Let’s visualize the ITS convergence for both projections:

[18]:
fig, axes = plt.subplots(2, 3, figsize=(12, 6))
pyemma.plots.plot_feature_histograms(pca_concatenated, ax=axes[0, 0])
pyemma.plots.plot_feature_histograms(tica_concatenated, ax=axes[1, 0])
axes[0, 0].set_title('PCA')
axes[1, 0].set_title('TICA')
pyemma.plots.plot_density(*pca_concatenated.T, ax=axes[0, 1], cbar=False, alpha=0.1)
axes[0, 1].scatter(*cls_pca.clustercenters.T, s=15, c='C1')
axes[0, 1].set_xlabel('PC 1')
axes[0, 1].set_ylabel('PC 2')
pyemma.plots.plot_density(*tica_concatenated.T, ax=axes[1, 1], cbar=False, alpha=0.1)
axes[1, 1].scatter(*cls_tica.clustercenters.T, s=15, c='C1')
axes[1, 1].set_xlabel('IC 1')
axes[1, 1].set_ylabel('IC 2')
pyemma.plots.plot_implied_timescales(its_pca, ax=axes[0, 2], units='ps')
pyemma.plots.plot_implied_timescales(its_tica, ax=axes[1, 2], units='ps')
axes[0, 2].set_ylim(1, 2000)
axes[1, 2].set_ylim(1, 2000)
fig.tight_layout()
../../_images/tutorials_notebooks_03-msm-estimation-and-validation_35_0.png

Despite the fact that PCA yields a projection with some defined basins, the ITS plot shows that only one “slow” process is resolved which is more than one order of magnitude too fast.

TICA does find three slow processes which agree (in terms of the implied timescales) with the backbone torsions example above.

We conclude that this PCA projection is not suitable to resolve the slow dynamics of alanine dipeptide and we will continue to estimate/validate the TICA-based projection.

Exercise 2

Estimate a Bayesian MSM at lag time \(10\) ps and perform/show a CK test for four metastable states.

Solution

[19]:
bayesian_msm = pyemma.msm.bayesian_markov_model(cls_tica.dtrajs, lag=10, dt_traj='1 ps')
pyemma.plots.plot_cktest(bayesian_msm.cktest(4), units='ps');
[19]:
(<Figure size 720x720 with 16 Axes>,
 array([[<AxesSubplot:ylabel='probability'>, <AxesSubplot:>,
         <AxesSubplot:>, <AxesSubplot:>],
        [<AxesSubplot:ylabel='probability'>, <AxesSubplot:>,
         <AxesSubplot:>, <AxesSubplot:>],
        [<AxesSubplot:ylabel='probability'>, <AxesSubplot:>,
         <AxesSubplot:>, <AxesSubplot:>],
        [<AxesSubplot:xlabel='lag time (ps)', ylabel='probability'>,
         <AxesSubplot:xlabel='lag time (ps)'>,
         <AxesSubplot:xlabel='lag time (ps)'>,
         <AxesSubplot:xlabel='lag time (ps)'>]], dtype=object))
../../_images/tutorials_notebooks_03-msm-estimation-and-validation_38_1.png

We again see a good agreement between model prediction and re-estimation.

Wrapping up

In this notebook, we have learned how to estimate a regular or Bayesian MSM from discretized molecular simulation data with pyemma and how to perform basic model validation.
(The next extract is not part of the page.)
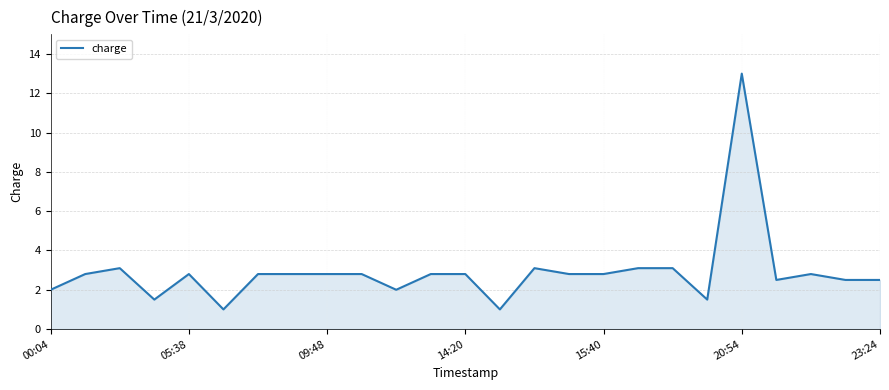

What is the greatest value displayed?

13.0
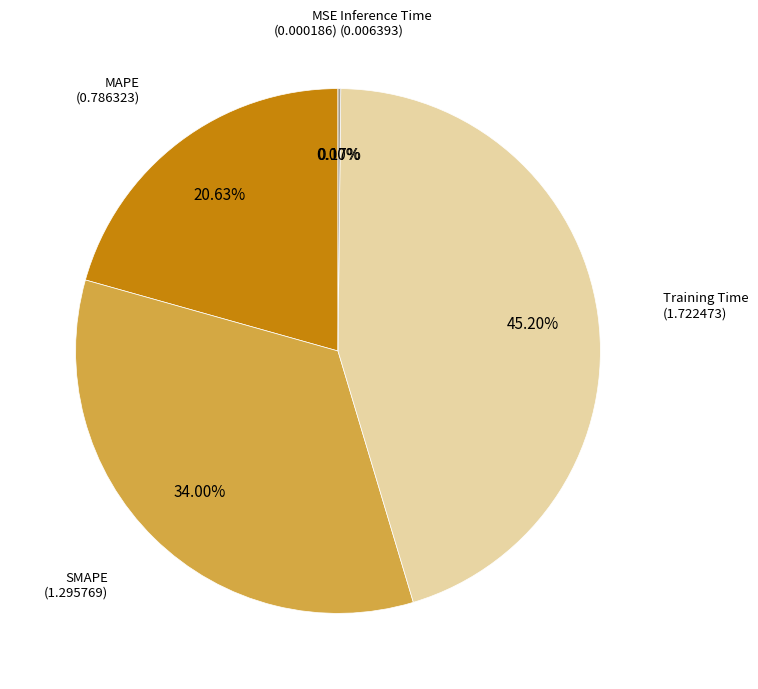

Is MAPE the majority of the pie?

No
In detail, we have selected a suitable lag time by using - pyemma.msm.its() to obtain an implied timescale object and - pyemma.plots.plot_implied_timescales() to visualize the convergence of the implied timescales.
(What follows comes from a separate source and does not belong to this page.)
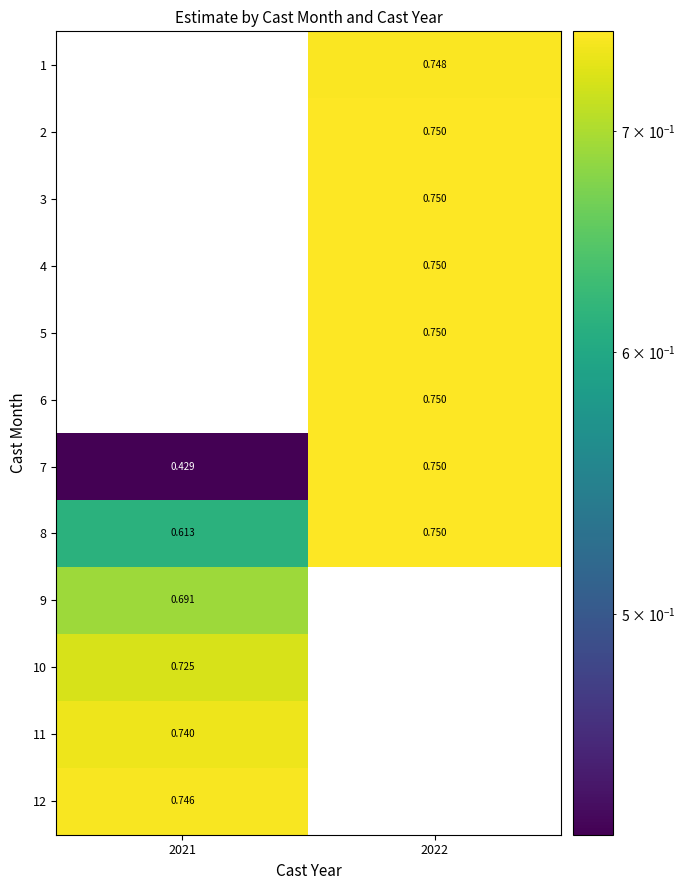

Is the value of 1 at 2022 greater than the value of 8 at 2021?

Yes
We then have used - pyemma.msm.estimate_markov_model() to estimate a regular MSM, - pyemma.msm.bayesian_markov_model() to estimate a Bayesian MSM, - the timescales() method of an estimated MSM object to access its implied timescales, - the cktest() method of an estimated MSM object to perform a Chapman-Kolmogorow test, and - pyemma.plots.plot_cktest() to visualize the latter.

References

[^]Prinz, Jan-Hendrik and Wu, Hao and Sarich, Marco and Keller, Bettina and Senne, Martin and Held, Martin and Chodera, John D. and Schütte, Christof and Noé, Frank. 2011. Markov models of molecular kinetics: Generation and validation. URL

[^]Gregory R. Bowman and Vijay S. Pande and Frank Noé. 2014. An Introduction to Markov State Models and Their Application to Long Timescale Molecular Simulation. URL

[^]Brooke E. Husic and Vijay S. Pande. 2018. Markov State Models: From an Art to a Science.